Problem to work on :: Report back the lines in this listing that carry the string "Política".

Data for processing ::
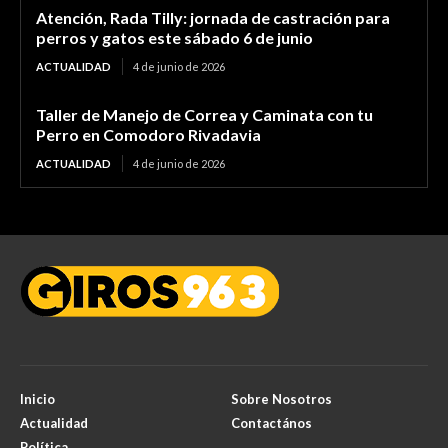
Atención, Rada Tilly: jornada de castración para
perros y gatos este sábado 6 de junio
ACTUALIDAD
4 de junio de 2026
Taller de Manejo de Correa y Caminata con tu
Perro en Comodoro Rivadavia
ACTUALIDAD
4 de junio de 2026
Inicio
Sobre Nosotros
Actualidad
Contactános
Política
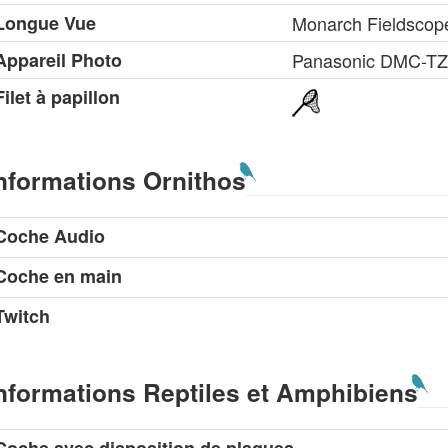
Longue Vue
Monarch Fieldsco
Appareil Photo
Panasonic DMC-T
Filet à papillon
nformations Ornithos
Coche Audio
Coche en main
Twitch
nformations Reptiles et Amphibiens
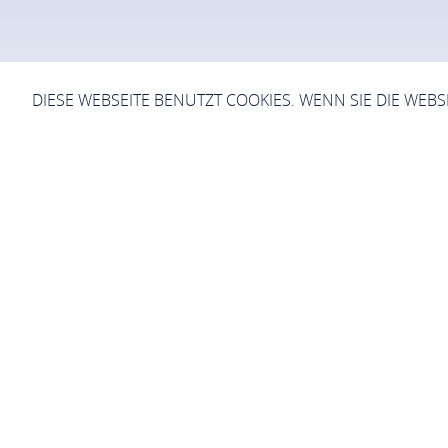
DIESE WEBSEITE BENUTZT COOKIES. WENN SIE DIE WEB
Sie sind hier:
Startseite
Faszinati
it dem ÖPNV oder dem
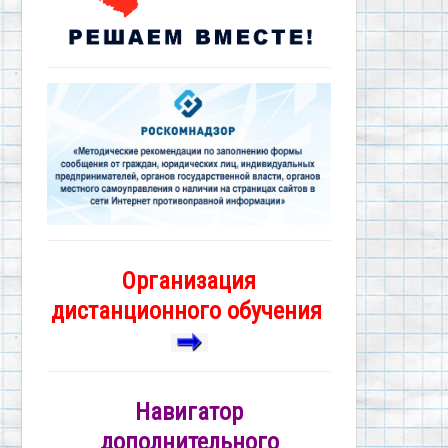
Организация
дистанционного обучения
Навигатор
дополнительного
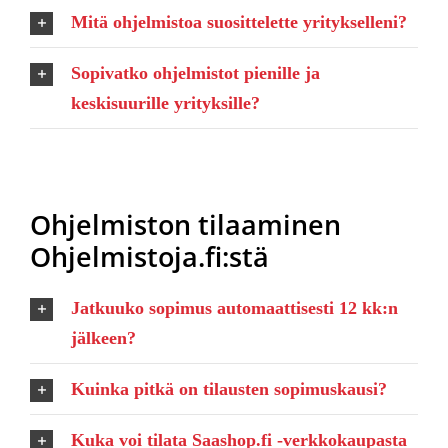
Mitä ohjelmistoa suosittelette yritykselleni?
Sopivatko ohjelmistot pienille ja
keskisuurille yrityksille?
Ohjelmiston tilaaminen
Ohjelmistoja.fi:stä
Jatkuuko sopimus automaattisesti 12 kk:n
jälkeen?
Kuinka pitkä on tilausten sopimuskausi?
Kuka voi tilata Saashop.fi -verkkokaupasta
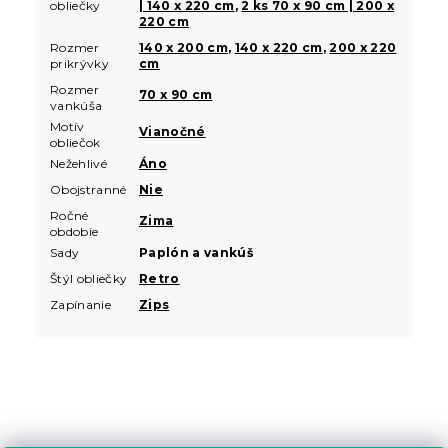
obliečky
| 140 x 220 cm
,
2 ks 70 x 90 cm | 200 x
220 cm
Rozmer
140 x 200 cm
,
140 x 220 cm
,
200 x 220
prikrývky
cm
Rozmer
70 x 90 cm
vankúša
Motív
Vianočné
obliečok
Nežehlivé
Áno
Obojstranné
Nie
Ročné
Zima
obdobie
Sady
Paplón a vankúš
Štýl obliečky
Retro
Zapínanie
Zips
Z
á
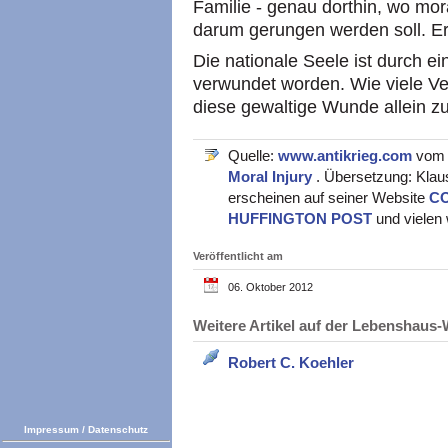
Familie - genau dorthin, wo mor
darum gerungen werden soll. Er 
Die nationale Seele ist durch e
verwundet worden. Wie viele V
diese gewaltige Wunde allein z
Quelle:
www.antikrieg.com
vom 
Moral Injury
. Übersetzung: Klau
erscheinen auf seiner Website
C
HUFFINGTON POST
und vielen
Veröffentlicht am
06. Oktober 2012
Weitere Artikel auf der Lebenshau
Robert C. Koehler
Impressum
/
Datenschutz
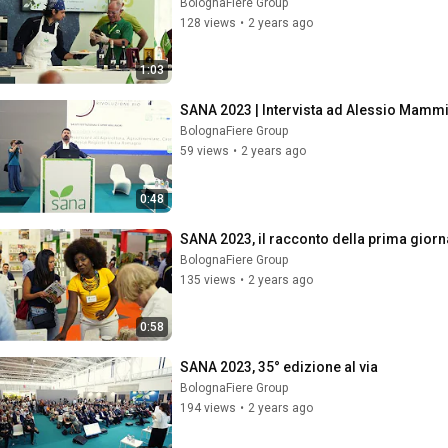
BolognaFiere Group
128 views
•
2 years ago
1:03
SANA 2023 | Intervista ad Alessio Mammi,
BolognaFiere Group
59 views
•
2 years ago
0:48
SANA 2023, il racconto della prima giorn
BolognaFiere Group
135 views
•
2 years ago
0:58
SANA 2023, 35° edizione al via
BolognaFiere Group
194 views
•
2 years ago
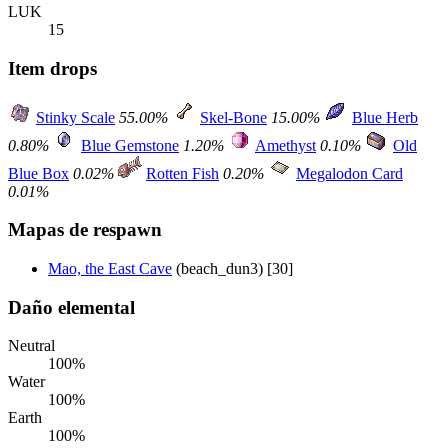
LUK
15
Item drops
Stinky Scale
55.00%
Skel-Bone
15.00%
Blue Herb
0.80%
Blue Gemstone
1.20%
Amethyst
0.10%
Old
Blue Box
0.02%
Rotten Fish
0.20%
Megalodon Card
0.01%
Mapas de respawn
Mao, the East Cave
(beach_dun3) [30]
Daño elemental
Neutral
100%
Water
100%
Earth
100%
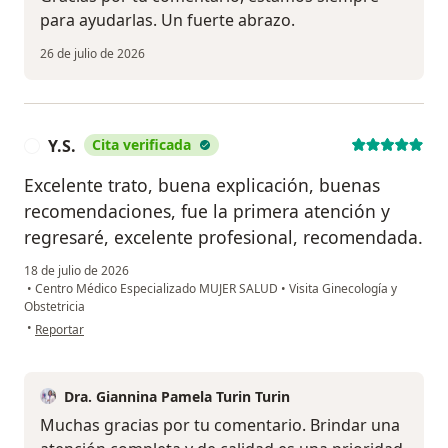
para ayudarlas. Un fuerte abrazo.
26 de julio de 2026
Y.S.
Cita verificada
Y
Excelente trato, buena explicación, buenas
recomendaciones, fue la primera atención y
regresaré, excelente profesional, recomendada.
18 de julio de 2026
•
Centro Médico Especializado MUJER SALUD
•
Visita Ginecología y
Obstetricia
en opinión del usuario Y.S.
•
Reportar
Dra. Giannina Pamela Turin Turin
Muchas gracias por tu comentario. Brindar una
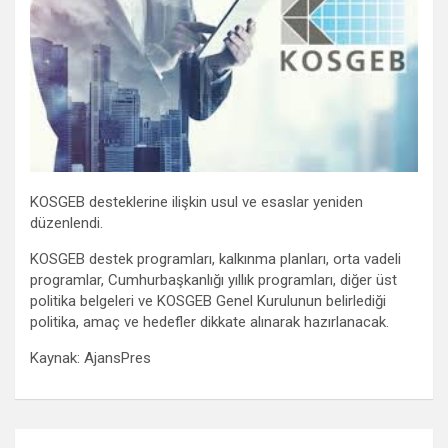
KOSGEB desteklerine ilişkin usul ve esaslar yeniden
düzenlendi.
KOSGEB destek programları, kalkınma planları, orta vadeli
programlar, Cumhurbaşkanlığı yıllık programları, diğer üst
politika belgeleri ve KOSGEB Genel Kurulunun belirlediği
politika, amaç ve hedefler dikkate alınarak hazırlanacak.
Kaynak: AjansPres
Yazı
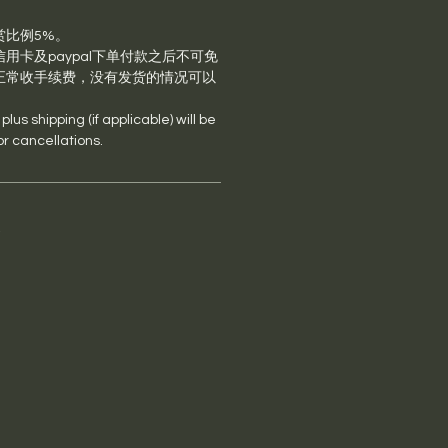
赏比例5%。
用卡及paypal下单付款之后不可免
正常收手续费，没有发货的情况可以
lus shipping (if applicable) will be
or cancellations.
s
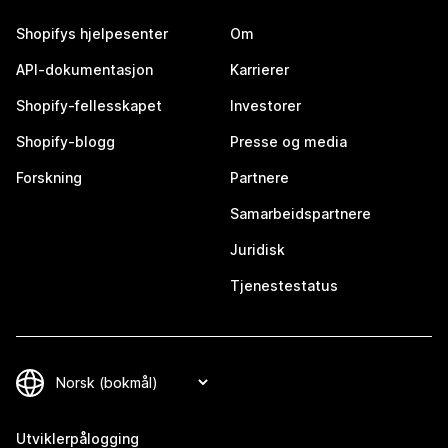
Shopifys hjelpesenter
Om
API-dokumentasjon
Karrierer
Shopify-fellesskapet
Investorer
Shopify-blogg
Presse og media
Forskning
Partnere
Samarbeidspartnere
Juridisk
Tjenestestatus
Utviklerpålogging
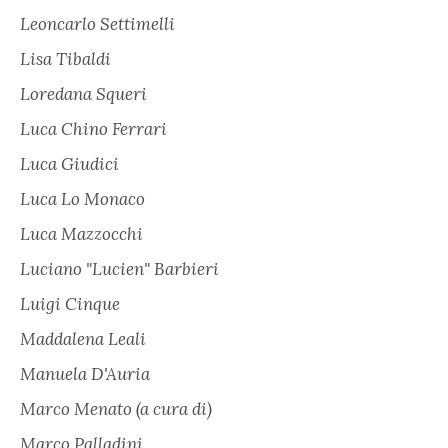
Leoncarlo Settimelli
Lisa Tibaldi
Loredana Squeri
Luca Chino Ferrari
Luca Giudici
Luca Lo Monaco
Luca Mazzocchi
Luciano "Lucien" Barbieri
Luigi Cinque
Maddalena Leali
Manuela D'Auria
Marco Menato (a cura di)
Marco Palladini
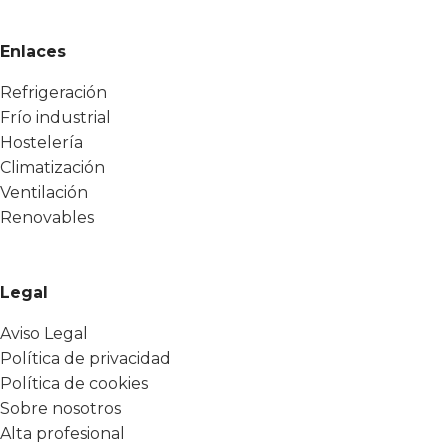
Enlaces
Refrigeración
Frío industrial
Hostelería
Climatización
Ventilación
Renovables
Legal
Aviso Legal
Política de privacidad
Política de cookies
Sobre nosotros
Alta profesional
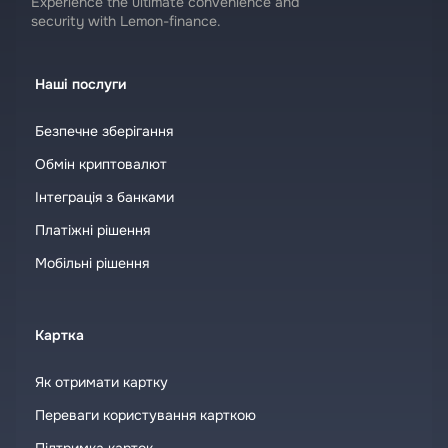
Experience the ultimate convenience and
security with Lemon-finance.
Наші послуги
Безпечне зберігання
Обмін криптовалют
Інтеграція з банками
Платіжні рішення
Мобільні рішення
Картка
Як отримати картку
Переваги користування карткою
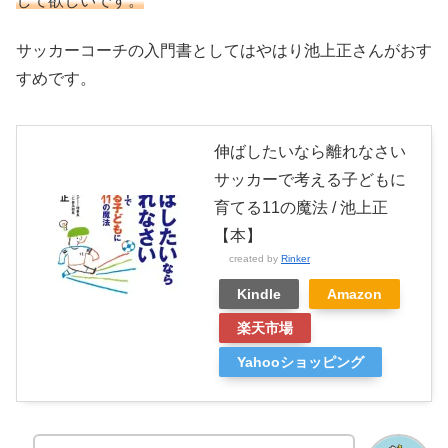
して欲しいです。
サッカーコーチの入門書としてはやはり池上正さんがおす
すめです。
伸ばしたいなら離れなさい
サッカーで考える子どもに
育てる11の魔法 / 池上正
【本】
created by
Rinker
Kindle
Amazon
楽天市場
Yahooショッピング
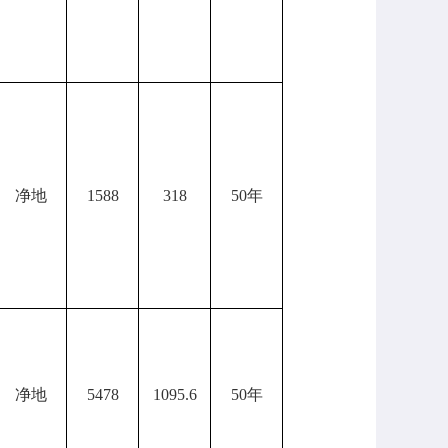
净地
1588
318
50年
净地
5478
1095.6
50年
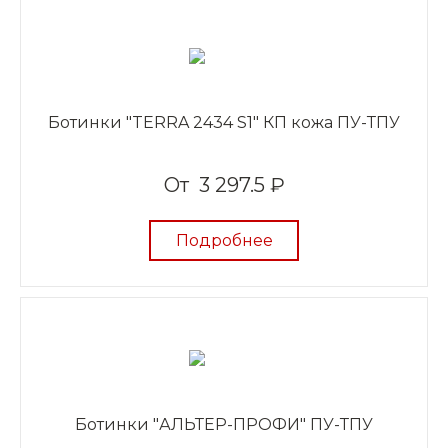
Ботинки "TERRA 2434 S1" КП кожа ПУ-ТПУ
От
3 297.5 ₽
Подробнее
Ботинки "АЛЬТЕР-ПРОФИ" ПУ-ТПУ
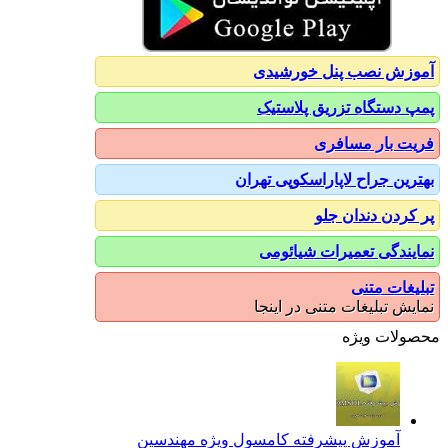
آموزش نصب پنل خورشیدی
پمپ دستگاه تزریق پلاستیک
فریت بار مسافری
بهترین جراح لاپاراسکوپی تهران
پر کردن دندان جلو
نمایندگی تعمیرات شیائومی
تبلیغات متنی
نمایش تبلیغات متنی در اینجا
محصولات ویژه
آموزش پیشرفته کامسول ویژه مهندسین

Answer ::
Política
Política de privacidad
Política de cookies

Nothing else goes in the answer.